The other aircraft was carrying the other troops—wounded guys… . So all the Special Forces guys got out of the other aircraft,set up a perimeter for us…. One guy had a belly wound where you could see his intestines, and now he’s setting up a perimeter for us. No one left. We ended up … eventually realizing that his helmet strap was what was holding him under the aircraft, so I got a knife … and reached underneath there and cut that and basically ripped his body out of the helmet….

The command ship is telling us that the NVA [Northern Vietnamese Army] is closing in on us and to get out of there, and the Special Forces guys were engaging them at the perimeter… . We all stayed there trying to get the one remaining guy who was pinned out under the aircraft, and we wouldn’t leave. The command control ship … was yelling at us to get out, but we wouldn’t leave him behind…. We broke his collarbone, literally, pulling him to get him out from under the aircraft….That was one of the more difficult days and it went on for more than that. There were a number of missions like that over the next few days…. The Special Forces guys lost an awful lot of people in the … unit, as we did over that period of time.

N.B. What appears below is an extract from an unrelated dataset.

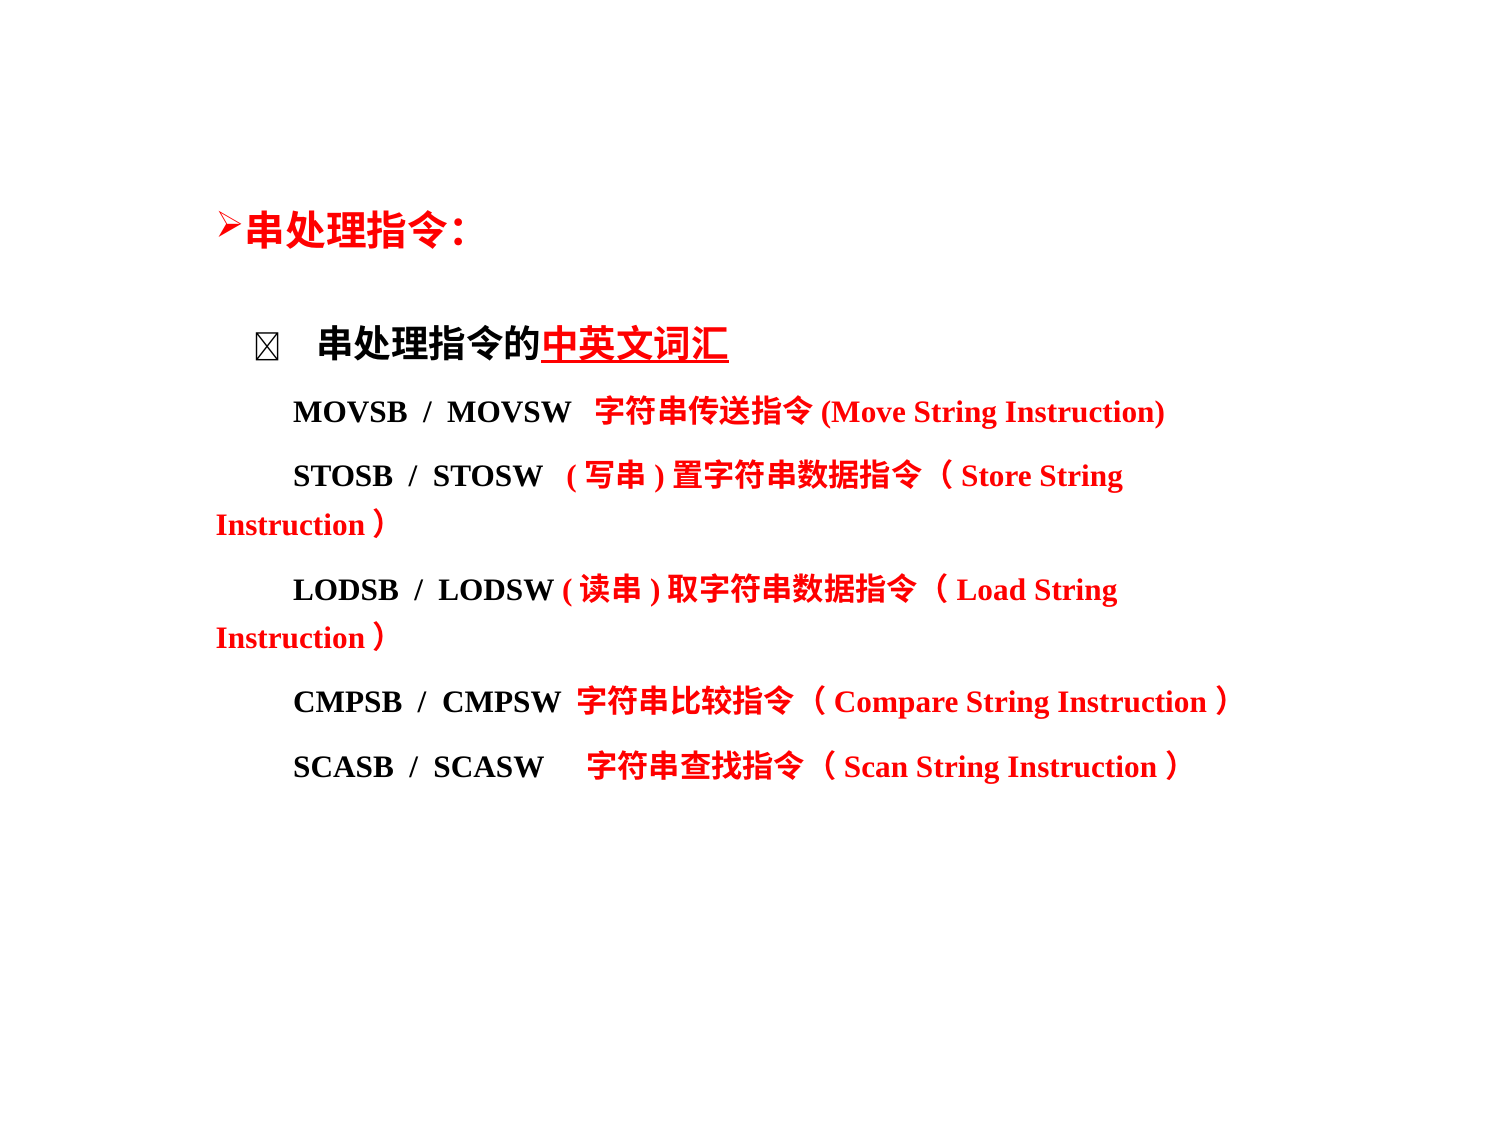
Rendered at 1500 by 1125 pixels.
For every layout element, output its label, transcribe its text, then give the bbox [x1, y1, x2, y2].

text_box 串处理指令：  串处理指令的中英文词汇 MOVSB / MOVSW 字符串传送指令(Move String Instruction) STOSB / STOSW (写串)置字符串数据指令（Store String Instruction） LODSB / LODSW (读串)取字符串数据指令（Load String Instruction） CMPSB / CMPSW 字符串比较指令（Compare String Instruction） SCASB / SCASW 字符串查找指令（Scan String Instruction） [200, 196, 1295, 791]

I lost any thought that I think that there’s a power larger than us in the universe controlling any of what we do here day-to-day. I can remember distinctly one day flying out of the Ashua Valley, after having a horrific scene in my mind—and it’s still there—and saying if anybody’s paying attention, they’re not doing a very good job of it. . . . I guess I had to lose all that pie in the sky thought of it. Doesn’t mean there isn’t something larger than us, but I’ve personally probably changed my view of what I can potentially believe….

Outside of that I believe in a strong military force that’s a strong deterrent, [and that]bad people do bad things . . . Leave it up to the people that want to serve this country—and [who]do that for you—and hopefully respect them a little more when they come home.